## WHAT THIS TASK INVOLVES
Wherever "Desktop" shows up in the records below, copy the whole line.

## PROVIDED RECORDS
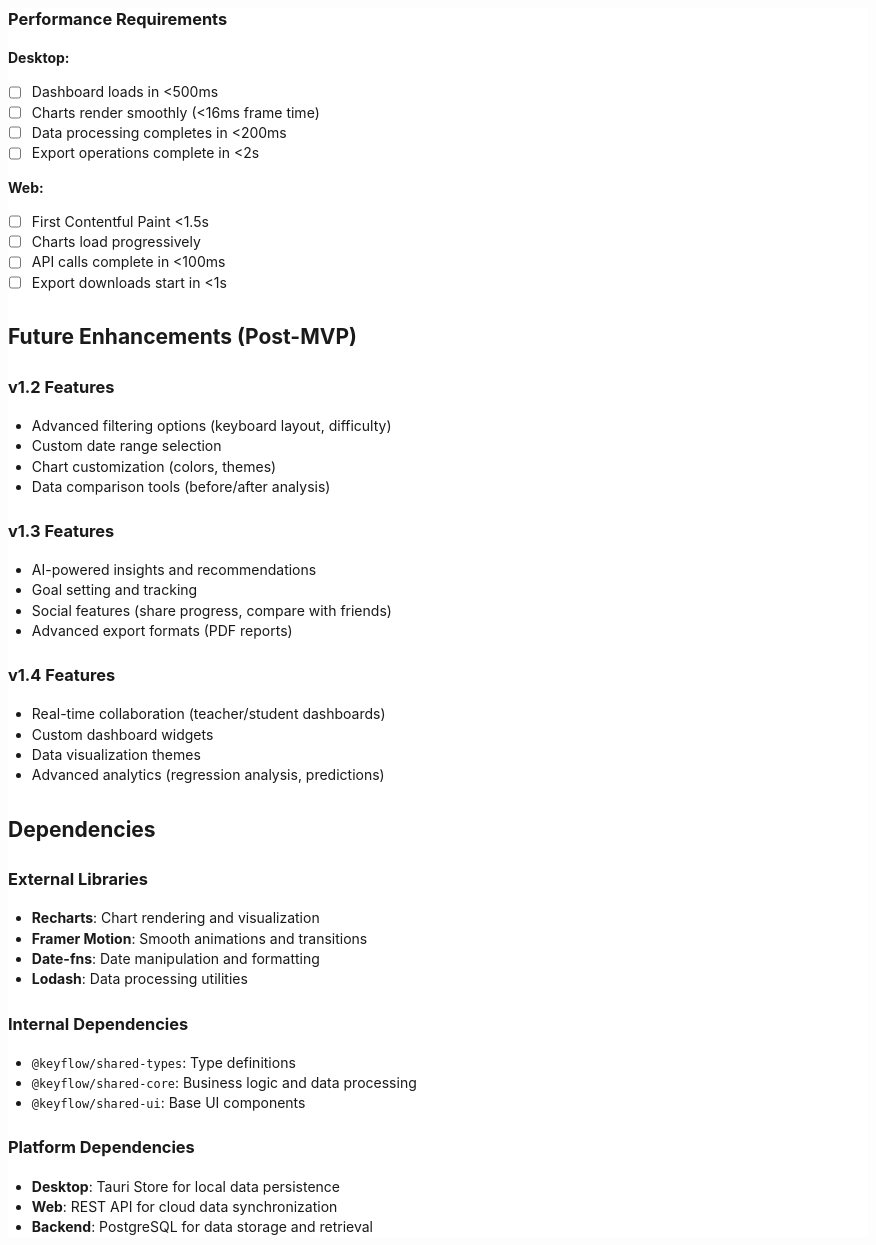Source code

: ### Performance Requirements

**Desktop:**
- [ ] Dashboard loads in <500ms
- [ ] Charts render smoothly (<16ms frame time)
- [ ] Data processing completes in <200ms
- [ ] Export operations complete in <2s

**Web:**
- [ ] First Contentful Paint <1.5s
- [ ] Charts load progressively
- [ ] API calls complete in <100ms
- [ ] Export downloads start in <1s

## Future Enhancements (Post-MVP)

### v1.2 Features
- Advanced filtering options (keyboard layout, difficulty)
- Custom date range selection
- Chart customization (colors, themes)
- Data comparison tools (before/after analysis)

### v1.3 Features
- AI-powered insights and recommendations
- Goal setting and tracking
- Social features (share progress, compare with friends)
- Advanced export formats (PDF reports)

### v1.4 Features
- Real-time collaboration (teacher/student dashboards)
- Custom dashboard widgets
- Data visualization themes
- Advanced analytics (regression analysis, predictions)

## Dependencies

### External Libraries
- **Recharts**: Chart rendering and visualization
- **Framer Motion**: Smooth animations and transitions
- **Date-fns**: Date manipulation and formatting
- **Lodash**: Data processing utilities

### Internal Dependencies
- `@keyflow/shared-types`: Type definitions
- `@keyflow/shared-core`: Business logic and data processing
- `@keyflow/shared-ui`: Base UI components

### Platform Dependencies
- **Desktop**: Tauri Store for local data persistence
- **Web**: REST API for cloud data synchronization
- **Backend**: PostgreSQL for data storage and retrieval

## ANSWER SPACE
**Desktop:**
- **Desktop**: Tauri Store for local data persistence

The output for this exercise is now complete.